Son rêve d’enfant peut alors commencer à se réaliser. «J’ai grandi au village. À mes 12-13 ans, je voyais mes parents, ainsi que les voisins du quartier, laver les corps et les conserver de manière traditionnelle, pendant au moins trois jours, avant l’inhumation. Il n’y avait pas de morgue. Cela me passionnait. J’aimais les voir faire. Progressivement, je me formais. J’étais présente chaque fois qu’il fallait conserver un corps. Et je me suis promise, un jour, de laver également les corps», note-t-elle. 

Dix ans plus tard, alors âgée de 22 ans, après avoir arrêté ses études en classe de 3ème, faute de moyens et mère d’un enfant, Jeanne Laure prend le bus pour Douala. Une fois sur place, elle se rend à la morgue de l’hôpital de région N°2 de Douala (Garnison militaire).
«J’ai rencontré le Major, et lui ai fait part de mon désir de travailler à la morgue. Il a été surpris par mon courage et m’a conduit vers le Colonel qui dirigeait l’hôpital.
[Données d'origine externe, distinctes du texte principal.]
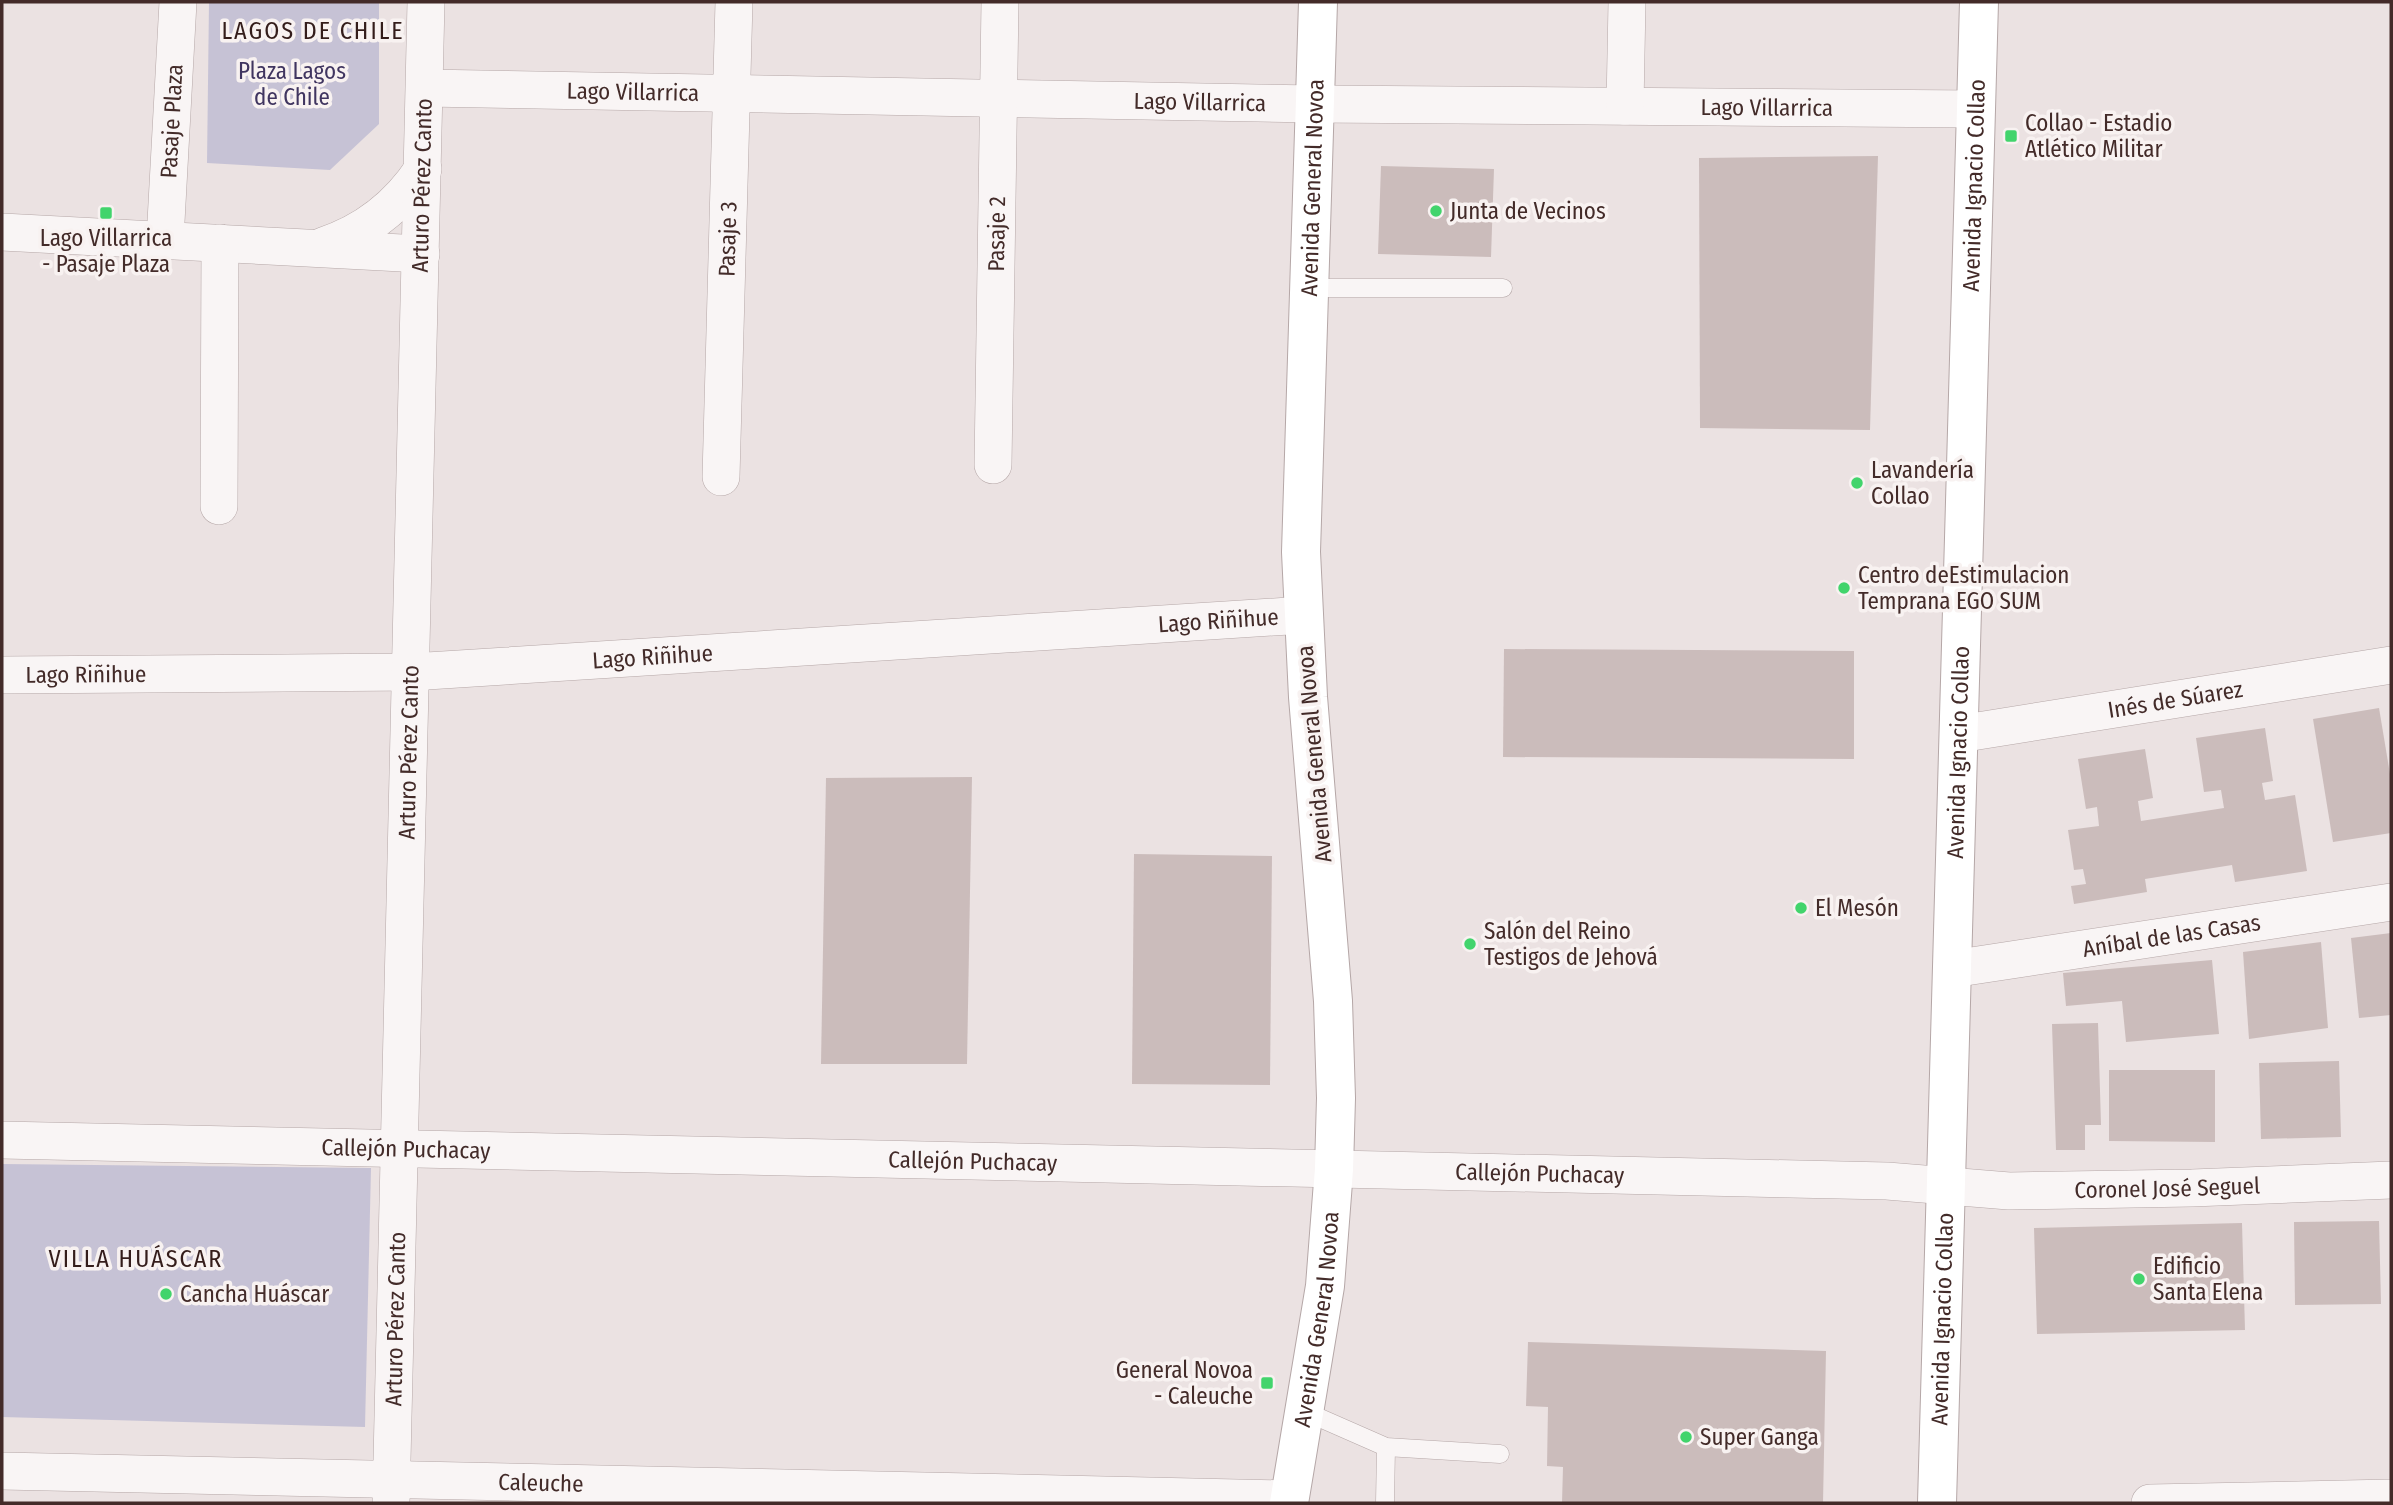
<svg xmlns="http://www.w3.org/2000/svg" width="2393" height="1505" viewBox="0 0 2393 1505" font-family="'Fira Sans Condensed',sans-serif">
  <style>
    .green { fill: #c6c2d5 }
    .building { fill: #cbbcbb }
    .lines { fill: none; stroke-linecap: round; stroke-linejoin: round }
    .lane-casing { stroke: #b5a7a7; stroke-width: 19 }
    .street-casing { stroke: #b5a7a7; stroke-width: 38 }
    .secondary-casing { stroke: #b5a7a7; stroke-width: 40 }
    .lane { stroke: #f9f5f5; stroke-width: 18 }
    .street { stroke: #f9f5f5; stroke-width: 37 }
    .secondary { stroke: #fff; stroke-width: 38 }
    .poi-dot { fill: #42d46c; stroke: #f8f2f1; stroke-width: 2.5 }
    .labels { text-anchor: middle; stroke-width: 7; stroke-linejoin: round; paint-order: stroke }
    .park-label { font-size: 23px; fill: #403560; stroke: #f8f2f1 }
    .street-label { font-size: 23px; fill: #432b29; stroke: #f8f2f1 }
    .poi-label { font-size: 23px; fill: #432b29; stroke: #f8f2f1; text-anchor: start }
    .neighbourhood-label { font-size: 24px; letter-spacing: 2px; fill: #341d1b; stroke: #f8f2f1 }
  </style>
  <rect width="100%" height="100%" fill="#ebe2e2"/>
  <g class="green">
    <polygon points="209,2 379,2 379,124 330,170 207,163"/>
    <polygon points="2,1164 371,1168 365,1427 2,1417"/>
  </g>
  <g class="building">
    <polygon points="1878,156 1870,430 1700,428 1699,158"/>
    <polygon points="1381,166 1494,169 1491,257 1378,254"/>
    <polygon points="1504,649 1854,651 1854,759 1503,757"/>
    <polygon points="2379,708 2391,780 2391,833 2333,842 2313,719"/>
    <polygon points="2265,728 2273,781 2262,783 2265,800 2295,795 2307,871 2235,882 2232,865 2145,879 2147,892 2074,904 2071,886 2086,884 2083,869 2074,870 2068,830 2099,826 2097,807 2086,809 2078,759 2145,749 2153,798 2138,801 2141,821 2224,808 2221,790 2204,792 2196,738"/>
    <polygon points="972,777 967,1064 821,1064 826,778"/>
    <polygon points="1134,854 1272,856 1270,1085 1132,1084"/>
    <polygon points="2391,933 2391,1015 2359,1018 2351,938"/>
    <polygon points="2321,942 2328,1028 2249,1039 2243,952"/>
    <polygon points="2212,960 2219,1034 2126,1042 2122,1001 2066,1006 2063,973"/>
    <polygon points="2098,1023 2101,1125 2085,1125 2085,1150 2056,1150 2052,1024"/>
    <polygon points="2339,1061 2341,1137 2261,1139 2259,1063"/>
    <polygon points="2109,1070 2215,1070 2215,1142 2109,1141"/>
    <polygon points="2379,1221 2381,1304 2295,1305 2294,1222"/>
    <polygon points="2242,1223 2245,1330 2037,1334 2034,1228"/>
    <polygon points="1528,1342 1826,1351 1823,1503 1562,1503 1563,1467 1547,1466 1548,1407 1526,1406"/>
  </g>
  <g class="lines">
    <g class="lane-casing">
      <g id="lane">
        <polyline points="1308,288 1503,288"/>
        <polyline points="1304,1411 1386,1447 1500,1454"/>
        <polyline points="1385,1503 1386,1447"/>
      </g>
    </g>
    <g class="street-casing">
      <g id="street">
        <path id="s1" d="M425 88 1315 104 1976 109"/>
        <polyline points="1625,106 1627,2"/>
        <polyline points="2,232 421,254"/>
        <path id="s2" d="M165 240 178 2"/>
        <path d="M323 246C366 232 398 207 423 169"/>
        <path id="s3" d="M993 465 1000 2"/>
        <path id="s4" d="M721 477 734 2"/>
        <polyline points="219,506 220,243"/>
        <path id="s5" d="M2 675 411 672 1304 615"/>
        <path id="s6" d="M1959 734 2391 665"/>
        <path id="s7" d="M1952 969 2391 902"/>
        <path id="s8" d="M2 1140 1887 1181 2009 1191 2192 1188 2391 1180"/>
        <path id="s9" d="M2 1471 1289 1499"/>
        <path id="s10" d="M391 1503 426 2"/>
        <polyline points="2150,1503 2391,1498"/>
      </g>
    </g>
    <g class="secondary-casing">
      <g id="secondary">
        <path id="s11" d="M1289 1503 1325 1286 1334 1169 1336 1098 1333 1001 1308 697 1301 552 1318 2"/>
        <path id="s12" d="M1937 1503 1979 2"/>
      </g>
    </g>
    <use href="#lane" class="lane"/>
    <use href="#street" class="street"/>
    <use href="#secondary" class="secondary"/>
  </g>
  <g class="poi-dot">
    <rect x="2004" y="129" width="14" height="14" rx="3.5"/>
    <circle cx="1436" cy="211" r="7"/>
    <rect x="99" y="206" width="14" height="14" rx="3.5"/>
    <circle cx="1857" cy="483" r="7"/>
    <circle cx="1844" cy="588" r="7"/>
    <circle cx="1801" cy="908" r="7"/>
    <circle cx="1470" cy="944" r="7"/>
    <circle cx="2139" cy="1279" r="7"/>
    <circle cx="166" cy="1294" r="7"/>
    <rect x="1260" y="1376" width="14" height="14" rx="3.5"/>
    <circle cx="1686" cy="1437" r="7"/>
  </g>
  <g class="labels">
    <g class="park-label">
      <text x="292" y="79">Plaza Lagos<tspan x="292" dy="26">de Chile</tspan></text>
    </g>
    <g class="street-label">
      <text dy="8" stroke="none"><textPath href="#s1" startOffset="208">Lago Villarrica</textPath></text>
      <text dy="8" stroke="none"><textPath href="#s1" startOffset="775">Lago Villarrica</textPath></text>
      <text dy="8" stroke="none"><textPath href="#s1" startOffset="1342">Lago Villarrica</textPath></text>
      <text dy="8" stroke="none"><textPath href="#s2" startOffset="119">Pasaje Plaza</textPath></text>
      <text dy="8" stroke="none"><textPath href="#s10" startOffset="1318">Arturo Pérez Canto</textPath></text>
      <text dy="8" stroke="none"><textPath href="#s12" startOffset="1318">Avenida Ignacio Collao</textPath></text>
      <text dy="8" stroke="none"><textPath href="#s11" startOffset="1320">Avenida General Novoa</textPath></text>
      <text dy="8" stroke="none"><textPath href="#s3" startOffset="231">Pasaje 2</textPath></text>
      <text dy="8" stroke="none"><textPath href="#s4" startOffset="238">Pasaje 3</textPath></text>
      <text dy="8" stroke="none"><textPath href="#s5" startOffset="1218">Lago Riñihue</textPath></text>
      <text dy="8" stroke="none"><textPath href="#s5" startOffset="651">Lago Riñihue</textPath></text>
      <text dy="8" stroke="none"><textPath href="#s5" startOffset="84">Lago Riñihue</textPath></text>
      <text dy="8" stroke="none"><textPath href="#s6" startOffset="219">Inés de Súarez</textPath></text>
      <text dy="8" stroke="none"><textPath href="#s10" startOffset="751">Arturo Pérez Canto</textPath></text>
      <text dy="8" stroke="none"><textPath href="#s12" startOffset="751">Avenida Ignacio Collao</textPath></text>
      <text transform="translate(1314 754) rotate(-95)" y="8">Avenida General Novoa</text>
      <text dy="8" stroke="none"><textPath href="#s7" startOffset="222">Aníbal de las Casas</textPath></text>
      <text dy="8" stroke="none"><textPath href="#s8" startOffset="404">Callejón Puchacay</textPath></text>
      <text dy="8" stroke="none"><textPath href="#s8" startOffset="971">Callejón Puchacay</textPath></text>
      <text dy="8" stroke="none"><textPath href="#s8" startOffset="1538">Callejón Puchacay</textPath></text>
      <text dy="8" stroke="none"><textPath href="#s8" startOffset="2166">Coronel José Seguel</textPath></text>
      <text dy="8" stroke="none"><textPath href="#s10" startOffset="184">Arturo Pérez Canto</textPath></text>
      <text dy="8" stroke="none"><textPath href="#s11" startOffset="186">Avenida General Novoa</textPath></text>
      <text dy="8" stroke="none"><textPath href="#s12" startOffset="184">Avenida Ignacio Collao</textPath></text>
      <text dy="8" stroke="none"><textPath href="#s9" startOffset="539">Caleuche</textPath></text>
    </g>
    <g class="poi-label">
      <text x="2025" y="131">Collao - Estadio<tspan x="2025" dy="26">Atlético Militar</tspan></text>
      <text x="1450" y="219">Junta de Vecinos</text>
      <text x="106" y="246" text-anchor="middle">Lago Villarrica<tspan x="106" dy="26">- Pasaje Plaza</tspan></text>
      <text x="1871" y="478">Lavandería<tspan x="1871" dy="26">Collao</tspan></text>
      <text x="1858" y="583">Centro deEstimulacion<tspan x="1858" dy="26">Temprana EGO SUM</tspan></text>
      <text x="1815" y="916">El Mesón</text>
      <text x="1484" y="939">Salón del Reino<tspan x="1484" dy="26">Testigos de Jehová</tspan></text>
      <text x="2153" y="1274">Edificio<tspan x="2153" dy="26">Santa Elena</tspan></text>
      <text x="180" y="1302">Cancha Huáscar</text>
      <text x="1253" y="1378" text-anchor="end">General Novoa<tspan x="1253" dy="26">- Caleuche</tspan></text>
      <text x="1700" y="1445">Super Ganga</text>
    </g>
    <g class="neighbourhood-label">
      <text x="313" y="39">LAGOS DE CHILE</text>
      <text x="136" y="1267">VILLA HUÁSCAR</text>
    </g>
  </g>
  <rect width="2393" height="1505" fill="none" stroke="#432b29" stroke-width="7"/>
</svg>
Après notre entretien, j’ai commencé un stage de formation à la morgue de cet hôpital. Au terme du stage, j’ai obtenu un certificat d’aptitude de thanatopraxienne. Lorsqu’il fallait aller porter les corps sur les brancards, j’y allais avec les hommes et on portait. Ma détermination, ma force et mon courage ont fait que je sois très vite retenue dans l’effectif», se réjouit celle qui est aujourd’hui mère de trois enfants. 

À l’hôpital militaire de Douala, elle travaille 5 ans, avant de rejoindre l’hôpital Laquintinie en septembre 2012. Ici, le travail se fait, soit à travers la garde (17h30-7h30), soit par permanence (7h30-17h30). Les jeudis et vendredis sont les jours où l’affluence atteint son pic, avec parfois, une quarantaine de corps à lever en un seul jour. Pourtant, au fil du temps, Jeanne Laure a ajouté une corde à son arc, en faisant la soudure des cercueils. 

À son actif, plusieurs centaines de corps déjà lavés en 15 ans de métier. Les corps des enfants sont ceux qui l’ont le plus marqué. Mais, également celui d’un homme veuf, père d’enfants en bas âge, arraché à la vie par un coup de poignard de brigands qui se sont emparés de sa moto. Son cœur de mère n’a pu s’empêcher de penser à ces enfants à jamais orphelins. 

Pour cette trentenaire, travailler à la morgue est un métier comme les autres. Cependant, cela nécessite une force mentale au regard des préjugés et du mythe qui entoure la mort. «Pour faire ce travail, il faut être fort psychologiquement, parce qu’il y a trop de préjugés. Pourtant c’est un travail simple tout comme les autres», croit-elle, dure comme fer. Les corps les plus difficiles à entretenir, dit-elle, sont ceux des accidentés. Ces dépouilles continuent de saigner pendant la mise en bière et il faut parfois retenir ce sang avec beaucoup de coton. 

Toutefois, il demeure que le métier continue de faire peur. «Parfois dans la rue, des gens qui m’ont déjà vu ici me fuient, m’évitent, disant que quand on travaille à la morgue, on n’est pas simple. On est compliqué. On perd un peu de son humanité», indique, un brin amusée, cette originaire de Foumban, Département du Noun, Région de l’Ouest. Outre la thanatopraxie, le commerce est la deuxième passion de cette trentenaire qui dit être fière du parcours qu’elle a jusqu’ici mené.